26. September 2012–
Top thinkers in the Berlin startup scene came together at Social Media Week to discuss a much-raised topic around the Club Mate cases in this city: Is Berlin the new Silicon Valley? Hosted by David Knight from Silicon Allee, the topic received a fresh insight from the panel, which included Gruenderszene’s Editor in Chief Joel Kaczmarek, Mister Spex CEO Dr Mirko Caspar, Qtom Managing Director Oliver Koch, and Global Marketing boss of 9flats.com and MD of avocadostore.de Roman Bach.
Predictably, the theme of the discussion centered on Berlin’s long road to becoming the “new Silicon Valley”. And as to be expected, cheap rents and the low cost of living in Berlin was the talked-about drawcard. But the major difference between Berlin and Silicon Valley that everyone agreed upon was that Silicon Valley has the ideas and the money, while at the moment Berlin just has the ideas.
As Bach commented, “it’s easy to build a great international team in Berlin. But if you want funding, you have to go elsewhere. There are very few people in Germany who would have invested $6 billion in Groupon. It just doesn’t happen.”
Kaczmarek agrees, “I haven’t seen a Berlin startup successfully growing in the US, it’s just not comparable. We don’t have any of the Googles, the eBays or the Facebooks coming out of Germany.”
A major problem facing Berlin is the need for startups to roll out internationally in order to gain any form of success. The challenges associated with developing and launching a startup that will gain interest across the vastly different countries in Europe is detrimental to the Berlin startup scene. While American startups are able to launch successfully – even if they stay within the States for the first year, this luxury is not enjoyed by Berlin companies.
Germany’s traditional interest in funding and supporting the automobile and engineering industry rather than digital businesses was also seen as having a negative effect on the progression of the Berlin startup scene.
Koch noted the difference in attitude between the respective Heads of State in Germany and the United States: “Are we going to be as important to Merkel as Silicon Valley is to Obama? Probably not for the next 20 or so years that she’ll be in power.”
Bach disagrees, saying that “Germany will invest in the startup scene when it becomes more important – when startups start being relevant and gain proper commercial success of at least one million. Until then, no one will be interested.”
As far as the difference in the education system and the willingness to poach talented kids from universities, it seems that Berlin is on the right track by setting up the first MBAs in the city. But it’ll be another 10 years until the effects will really be seen.

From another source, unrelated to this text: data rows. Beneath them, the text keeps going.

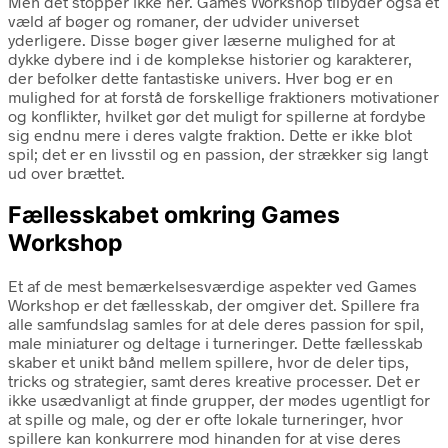
Men det stopper ikke her. Games Workshop tilbyder også et
væld af bøger og romaner, der udvider universet
yderligere. Disse bøger giver læserne mulighed for at
dykke dybere ind i de komplekse historier og karakterer,
der befolker dette fantastiske univers. Hver bog er en
mulighed for at forstå de forskellige fraktioners motivationer
og konflikter, hvilket gør det muligt for spillerne at fordybe
sig endnu mere i deres valgte fraktion. Dette er ikke blot
spil; det er en livsstil og en passion, der strækker sig langt
ud over brættet.
Fællesskabet omkring Games
Workshop
Et af de mest bemærkelsesværdige aspekter ved Games
Workshop er det fællesskab, der omgiver det. Spillere fra
alle samfundslag samles for at dele deres passion for spil,
male miniaturer og deltage i turneringer. Dette fællesskab
skaber et unikt bånd mellem spillere, hvor de deler tips,
tricks og strategier, samt deres kreative processer. Det er
ikke usædvanligt at finde grupper, der mødes ugentligt for
at spille og male, og der er ofte lokale turneringer, hvor
spillere kan konkurrere mod hinanden for at vise deres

And finally, the differences in mentalities of Germans and Americans was commented on, the pride of failing and picking yourself up again that characterises American startups is desperately needed in the Berlin hub, along with more lenient bankruptcy laws in Germany.
The panel highlighted what we all know, really: Berlin is doing well, but there’s definitely a long way to go before the continental startup mecca will be rolling in the big league.